━━━ Material supplied ━━━

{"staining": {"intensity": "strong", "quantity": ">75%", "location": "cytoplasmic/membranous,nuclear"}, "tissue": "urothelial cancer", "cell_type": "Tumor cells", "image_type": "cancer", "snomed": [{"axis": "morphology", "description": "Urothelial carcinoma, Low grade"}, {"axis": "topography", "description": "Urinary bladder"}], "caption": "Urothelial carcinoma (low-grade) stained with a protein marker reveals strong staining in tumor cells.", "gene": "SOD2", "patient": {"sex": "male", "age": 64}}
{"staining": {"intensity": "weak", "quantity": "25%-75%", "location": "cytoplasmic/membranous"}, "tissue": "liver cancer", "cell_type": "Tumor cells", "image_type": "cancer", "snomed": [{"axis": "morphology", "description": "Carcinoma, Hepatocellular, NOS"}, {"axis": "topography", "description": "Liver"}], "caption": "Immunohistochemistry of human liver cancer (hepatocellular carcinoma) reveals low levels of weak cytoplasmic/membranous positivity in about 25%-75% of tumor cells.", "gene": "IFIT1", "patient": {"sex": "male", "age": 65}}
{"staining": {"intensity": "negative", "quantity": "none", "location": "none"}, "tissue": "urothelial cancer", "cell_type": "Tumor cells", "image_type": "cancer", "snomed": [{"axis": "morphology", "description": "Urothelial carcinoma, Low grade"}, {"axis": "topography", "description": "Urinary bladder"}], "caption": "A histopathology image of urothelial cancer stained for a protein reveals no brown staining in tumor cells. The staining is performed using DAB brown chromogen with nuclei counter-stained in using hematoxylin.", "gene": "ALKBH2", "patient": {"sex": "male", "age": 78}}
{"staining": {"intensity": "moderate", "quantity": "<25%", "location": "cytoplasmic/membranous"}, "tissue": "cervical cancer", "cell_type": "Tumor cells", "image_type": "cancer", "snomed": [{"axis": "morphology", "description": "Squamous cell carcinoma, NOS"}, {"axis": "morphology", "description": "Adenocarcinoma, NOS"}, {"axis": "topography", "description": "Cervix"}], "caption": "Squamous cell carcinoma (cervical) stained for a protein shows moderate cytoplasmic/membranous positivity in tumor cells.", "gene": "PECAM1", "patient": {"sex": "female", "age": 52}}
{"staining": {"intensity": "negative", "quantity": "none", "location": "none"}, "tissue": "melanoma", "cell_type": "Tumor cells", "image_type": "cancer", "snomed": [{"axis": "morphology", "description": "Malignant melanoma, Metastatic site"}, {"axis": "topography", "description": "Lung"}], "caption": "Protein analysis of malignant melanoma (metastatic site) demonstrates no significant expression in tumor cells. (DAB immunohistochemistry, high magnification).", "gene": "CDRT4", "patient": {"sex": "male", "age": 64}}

━━━

Transcribe every entry exactly.

■ **Answer for this exercise**
{"staining": {"intensity": "strong", "quantity": ">75%", "location": "cytoplasmic/membranous,nuclear"}, "tissue": "urothelial cancer", "cell_type": "Tumor cells", "image_type": "cancer", "snomed": [{"axis": "morphology", "description": "Urothelial carcinoma, Low grade"}, {"axis": "topography", "description": "Urinary bladder"}], "caption": "Urothelial carcinoma (low-grade) stained with a protein marker reveals strong staining in tumor cells.", "gene": "SOD2", "patient": {"sex": "male", "age": 64}}
{"staining": {"intensity": "weak", "quantity": "25%-75%", "location": "cytoplasmic/membranous"}, "tissue": "liver cancer", "cell_type": "Tumor cells", "image_type": "cancer", "snomed": [{"axis": "morphology", "description": "Carcinoma, Hepatocellular, NOS"}, {"axis": "topography", "description": "Liver"}], "caption": "Immunohistochemistry of human liver cancer (hepatocellular carcinoma) reveals low levels of weak cytoplasmic/membranous positivity in about 25%-75% of tumor cells.", "gene": "IFIT1", "patient": {"sex": "male", "age": 65}}
{"staining": {"intensity": "negative", "quantity": "none", "location": "none"}, "tissue": "urothelial cancer", "cell_type": "Tumor cells", "image_type": "cancer", "snomed": [{"axis": "morphology", "description": "Urothelial carcinoma, Low grade"}, {"axis": "topography", "description": "Urinary bladder"}], "caption": "A histopathology image of urothelial cancer stained for a protein reveals no brown staining in tumor cells. The staining is performed using DAB brown chromogen with nuclei counter-stained in using hematoxylin.", "gene": "ALKBH2", "patient": {"sex": "male", "age": 78}}
{"staining": {"intensity": "moderate", "quantity": "<25%", "location": "cytoplasmic/membranous"}, "tissue": "cervical cancer", "cell_type": "Tumor cells", "image_type": "cancer", "snomed": [{"axis": "morphology", "description": "Squamous cell carcinoma, NOS"}, {"axis": "morphology", "description": "Adenocarcinoma, NOS"}, {"axis": "topography", "description": "Cervix"}], "caption": "Squamous cell carcinoma (cervical) stained for a protein shows moderate cytoplasmic/membranous positivity in tumor cells.", "gene": "PECAM1", "patient": {"sex": "female", "age": 52}}
{"staining": {"intensity": "negative", "quantity": "none", "location": "none"}, "tissue": "melanoma", "cell_type": "Tumor cells", "image_type": "cancer", "snomed": [{"axis": "morphology", "description": "Malignant melanoma, Metastatic site"}, {"axis": "topography", "description": "Lung"}], "caption": "Protein analysis of malignant melanoma (metastatic site) demonstrates no significant expression in tumor cells. (DAB immunohistochemistry, high magnification).", "gene": "CDRT4", "patient": {"sex": "male", "age": 64}}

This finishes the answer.